• _Exercise_: For every record below, repeat the text exactly and pass over any image.

--------------------------------------------------

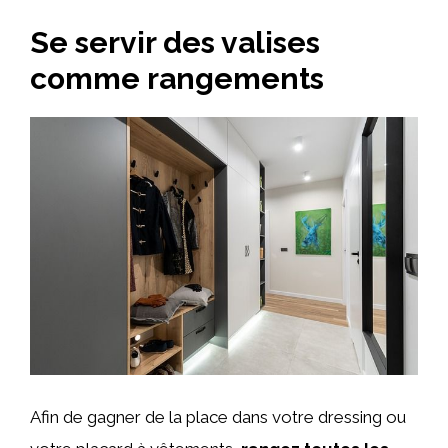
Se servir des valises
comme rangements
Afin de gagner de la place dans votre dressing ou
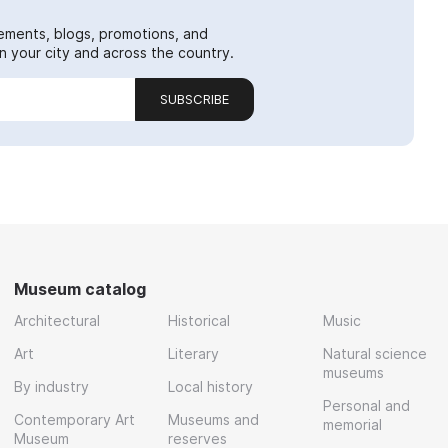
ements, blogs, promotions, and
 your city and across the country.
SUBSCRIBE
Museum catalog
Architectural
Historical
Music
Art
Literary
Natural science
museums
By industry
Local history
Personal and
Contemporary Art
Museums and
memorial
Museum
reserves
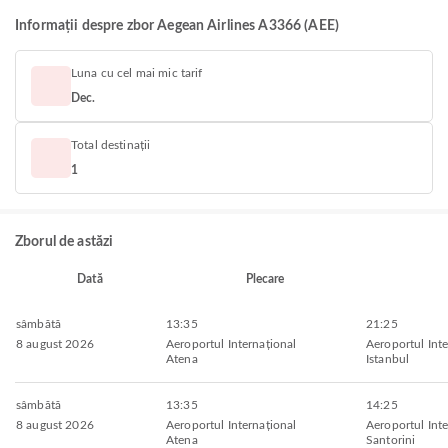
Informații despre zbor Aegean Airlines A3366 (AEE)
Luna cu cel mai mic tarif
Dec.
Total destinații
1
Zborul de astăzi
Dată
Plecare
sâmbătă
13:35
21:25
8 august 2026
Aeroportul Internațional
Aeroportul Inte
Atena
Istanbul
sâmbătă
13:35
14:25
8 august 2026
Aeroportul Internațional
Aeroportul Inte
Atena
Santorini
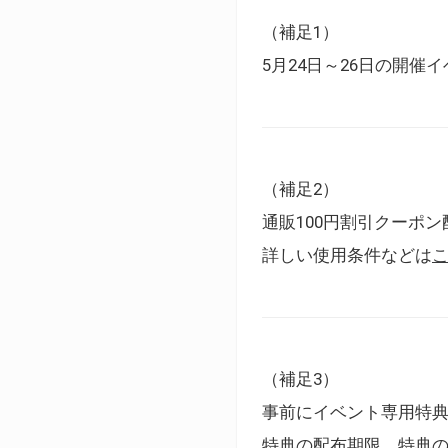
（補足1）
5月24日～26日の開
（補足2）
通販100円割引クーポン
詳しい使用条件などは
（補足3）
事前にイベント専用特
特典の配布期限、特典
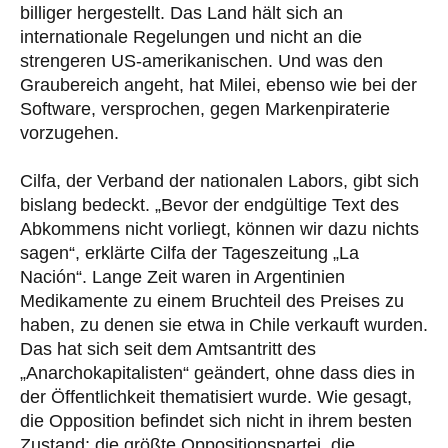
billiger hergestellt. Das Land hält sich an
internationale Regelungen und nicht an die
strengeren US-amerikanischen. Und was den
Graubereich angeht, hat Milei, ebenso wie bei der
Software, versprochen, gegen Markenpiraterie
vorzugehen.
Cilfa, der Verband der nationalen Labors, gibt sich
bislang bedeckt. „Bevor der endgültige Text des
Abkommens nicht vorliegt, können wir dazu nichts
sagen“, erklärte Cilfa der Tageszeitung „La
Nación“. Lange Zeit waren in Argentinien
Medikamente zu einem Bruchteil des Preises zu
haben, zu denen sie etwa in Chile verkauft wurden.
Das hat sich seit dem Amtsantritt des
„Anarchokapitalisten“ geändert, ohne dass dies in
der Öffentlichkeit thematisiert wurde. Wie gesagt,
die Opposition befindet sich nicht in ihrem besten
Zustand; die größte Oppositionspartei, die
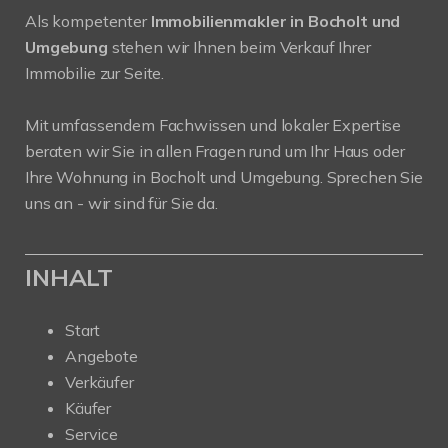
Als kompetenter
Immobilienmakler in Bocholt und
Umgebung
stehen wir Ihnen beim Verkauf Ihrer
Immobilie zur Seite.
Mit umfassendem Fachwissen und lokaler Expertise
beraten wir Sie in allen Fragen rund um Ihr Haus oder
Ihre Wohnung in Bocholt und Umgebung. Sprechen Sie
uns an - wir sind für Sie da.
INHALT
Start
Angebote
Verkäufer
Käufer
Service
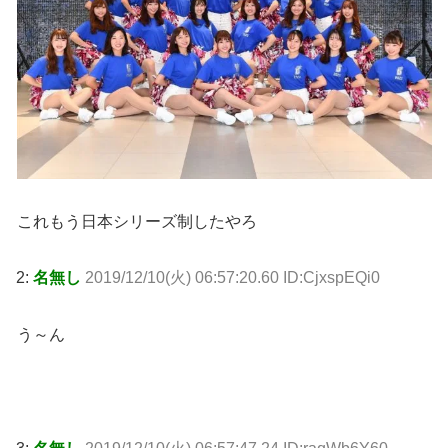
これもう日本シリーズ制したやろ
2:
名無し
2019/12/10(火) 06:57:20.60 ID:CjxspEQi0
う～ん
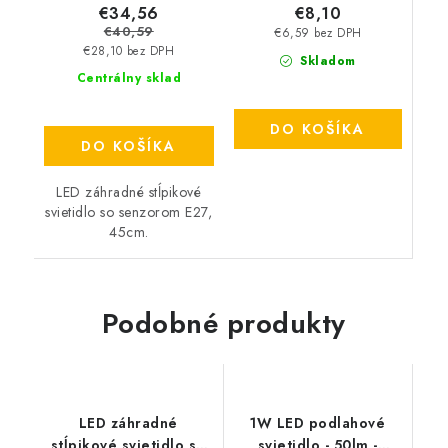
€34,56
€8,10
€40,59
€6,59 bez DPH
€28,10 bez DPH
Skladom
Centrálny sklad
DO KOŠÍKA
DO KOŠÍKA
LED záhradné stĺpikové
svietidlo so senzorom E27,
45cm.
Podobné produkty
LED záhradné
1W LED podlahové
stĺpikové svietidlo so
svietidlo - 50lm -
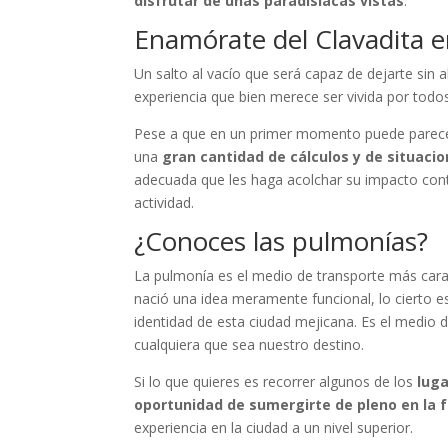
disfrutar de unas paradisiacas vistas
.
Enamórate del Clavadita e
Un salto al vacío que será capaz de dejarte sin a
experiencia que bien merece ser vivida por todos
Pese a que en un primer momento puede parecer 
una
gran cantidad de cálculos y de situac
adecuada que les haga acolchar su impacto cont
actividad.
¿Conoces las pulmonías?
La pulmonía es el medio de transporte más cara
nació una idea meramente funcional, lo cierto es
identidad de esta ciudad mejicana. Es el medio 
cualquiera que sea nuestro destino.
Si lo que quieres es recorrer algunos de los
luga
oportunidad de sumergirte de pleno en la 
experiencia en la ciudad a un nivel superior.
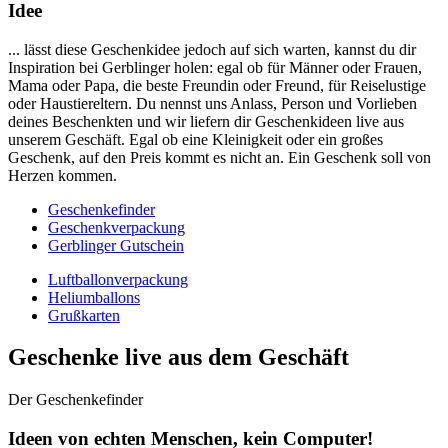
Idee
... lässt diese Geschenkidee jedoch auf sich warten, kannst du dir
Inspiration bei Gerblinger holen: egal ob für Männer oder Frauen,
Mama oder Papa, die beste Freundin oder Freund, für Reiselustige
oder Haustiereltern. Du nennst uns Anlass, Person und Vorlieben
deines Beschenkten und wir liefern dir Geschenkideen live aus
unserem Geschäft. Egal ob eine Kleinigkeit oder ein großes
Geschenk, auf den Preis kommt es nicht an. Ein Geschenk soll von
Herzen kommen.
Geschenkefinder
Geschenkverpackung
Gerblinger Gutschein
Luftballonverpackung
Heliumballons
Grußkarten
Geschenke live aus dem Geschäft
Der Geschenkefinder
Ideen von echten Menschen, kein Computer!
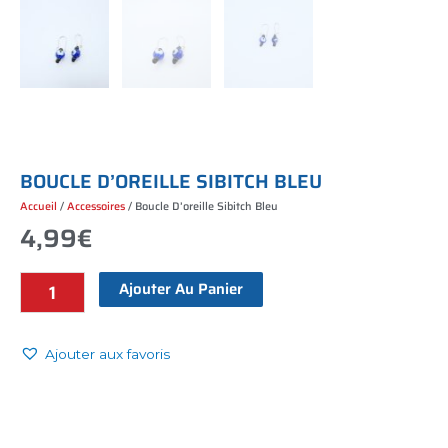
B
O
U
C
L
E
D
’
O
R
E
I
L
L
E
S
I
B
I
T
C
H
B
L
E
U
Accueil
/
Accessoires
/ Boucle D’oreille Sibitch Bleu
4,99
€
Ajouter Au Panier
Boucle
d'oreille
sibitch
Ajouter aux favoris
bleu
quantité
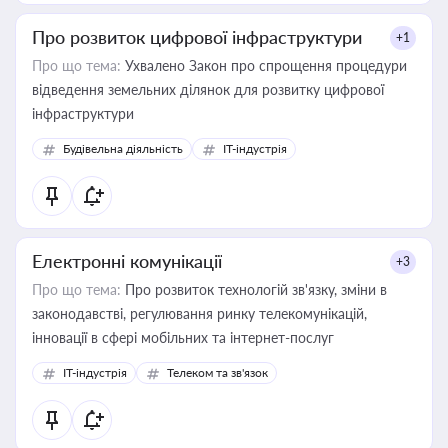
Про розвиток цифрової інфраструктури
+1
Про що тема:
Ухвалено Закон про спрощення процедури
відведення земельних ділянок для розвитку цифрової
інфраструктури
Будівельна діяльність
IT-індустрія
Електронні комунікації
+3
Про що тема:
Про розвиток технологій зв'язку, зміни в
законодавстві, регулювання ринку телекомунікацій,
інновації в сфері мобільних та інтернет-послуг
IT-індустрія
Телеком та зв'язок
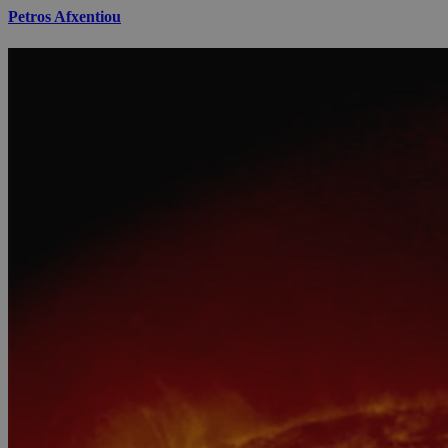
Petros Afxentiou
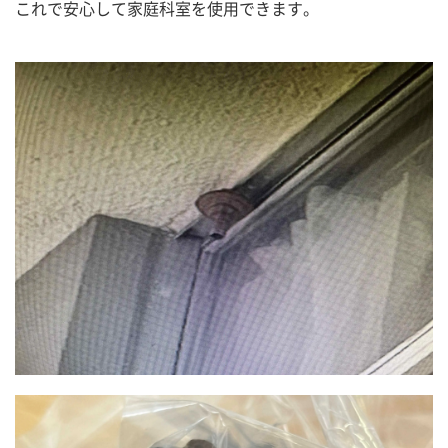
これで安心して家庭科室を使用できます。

--------------------------------------------------

• _Answer to this problem_:
Se servir des valises
comme rangements
Afin de gagner de la place dans votre dressing ou
ements, blogs, promotions, and
 your city and across the country.
SUBSCRIBE
Museum catalog
Architectural
Historical
Music
Art
Literary
Natural science
museums
By industry
Local history
Personal and
Contemporary Art
Museums and
memorial
Museum
reserves
Informații despre zbor Aegean Airlines A3366 (AEE)
Luna cu cel mai mic tarif
Dec.
Total destinații
1
Zborul de astăzi
Dată
Plecare
sâmbătă
13:35
21:25
8 august 2026
Aeroportul Internațional
Aeroportul Inte
Atena
Istanbul
sâmbătă
13:35
14:25
8 august 2026
Aeroportul Internațional
Aeroportul Inte
Atena
Santorini
（補足1）
5月24日～26日の開
（補足2）
通販100円割引クーポン
詳しい使用条件などは
（補足3）
事前にイベント専用特
特典の配布期限、特典
billiger hergestellt. Das Land hält sich an
internationale Regelungen und nicht an die
strengeren US-amerikanischen. Und was den
Graubereich angeht, hat Milei, ebenso wie bei der
Software, versprochen, gegen Markenpiraterie
vorzugehen.
Cilfa, der Verband der nationalen Labors, gibt sich
bislang bedeckt. „Bevor der endgültige Text des
Abkommens nicht vorliegt, können wir dazu nichts
sagen“, erklärte Cilfa der Tageszeitung „La
Nación“. Lange Zeit waren in Argentinien
Medikamente zu einem Bruchteil des Preises zu
haben, zu denen sie etwa in Chile verkauft wurden.
Das hat sich seit dem Amtsantritt des
„Anarchokapitalisten“ geändert, ohne dass dies in
der Öffentlichkeit thematisiert wurde. Wie gesagt,
die Opposition befindet sich nicht in ihrem besten
Zustand; die größte Oppositionspartei, die
Als kompetenter
Immobilienmakler in Bocholt und
Umgebung
stehen wir Ihnen beim Verkauf Ihrer
Immobilie zur Seite.
Mit umfassendem Fachwissen und lokaler Expertise
beraten wir Sie in allen Fragen rund um Ihr Haus oder
Ihre Wohnung in Bocholt und Umgebung. Sprechen Sie
uns an - wir sind für Sie da.
INHALT
Start
Angebote
Verkäufer
Käufer
Service
これもう日本シリーズ制したやろ
2:
名無し
2019/12/10(火) 06:57:20.60 ID:CjxspEQi0
う～ん
€34,56
€8,10
€40,59
€6,59 bez DPH
€28,10 bez DPH
Skladom
Centrálny sklad
DO KOŠÍKA
DO KOŠÍKA
LED záhradné stĺpikové
svietidlo so senzorom E27,
45cm.
Podobné produkty
LED záhradné
1W LED podlahové
stĺpikové svietidlo so
svietidlo - 50lm -
disfrutar de unas paradisiacas vistas
.
Enamórate del Clavadita e
Un salto al vacío que será capaz de dejarte sin a
experiencia que bien merece ser vivida por todos
Pese a que en un primer momento puede parecer 
una
gran cantidad de cálculos y de situac
adecuada que les haga acolchar su impacto cont
actividad.
¿Conoces las pulmonías?
La pulmonía es el medio de transporte más cara
nació una idea meramente funcional, lo cierto es
identidad de esta ciudad mejicana. Es el medio 
cualquiera que sea nuestro destino.
Si lo que quieres es recorrer algunos de los
luga
oportunidad de sumergirte de pleno en la 
experiencia en la ciudad a un nivel superior.
Idee
... lässt diese Geschenkidee jedoch auf sich warten, kannst du dir
Inspiration bei Gerblinger holen: egal ob für Männer oder Frauen,
Mama oder Papa, die beste Freundin oder Freund, für Reiselustige
oder Haustiereltern. Du nennst uns Anlass, Person und Vorlieben
deines Beschenkten und wir liefern dir Geschenkideen live aus
unserem Geschäft. Egal ob eine Kleinigkeit oder ein großes
Geschenk, auf den Preis kommt es nicht an. Ein Geschenk soll von
Herzen kommen.
Geschenkefinder
Geschenkverpackung
Gerblinger Gutschein
Luftballonverpackung
Heliumballons
Grußkarten
Geschenke live aus dem Geschäft
Der Geschenkefinder
Ideen von echten Menschen, kein Computer!
B
O
U
C
L
E
D
’
O
R
E
I
L
L
E
S
I
B
I
T
C
H
B
L
E
U
Accueil
/
Accessoires
/ Boucle D’oreille Sibitch Bleu
4,99
€
Ajouter Au Panier
Boucle
d'oreille
sibitch
Ajouter aux favoris
bleu
quantité
Про розвиток цифрової інфраструктури
+1
Про що тема:
Ухвалено Закон про спрощення процедури
відведення земельних ділянок для розвитку цифрової
інфраструктури
Будівельна діяльність
IT-індустрія
Електронні комунікації
+3
Про що тема:
Про розвиток технологій зв'язку, зміни в
законодавстві, регулювання ринку телекомунікацій,
інновації в сфері мобільних та інтернет-послуг
IT-індустрія
Телеком та зв'язок
Petros Afxentiou
これで安心して家庭科室を使用できます。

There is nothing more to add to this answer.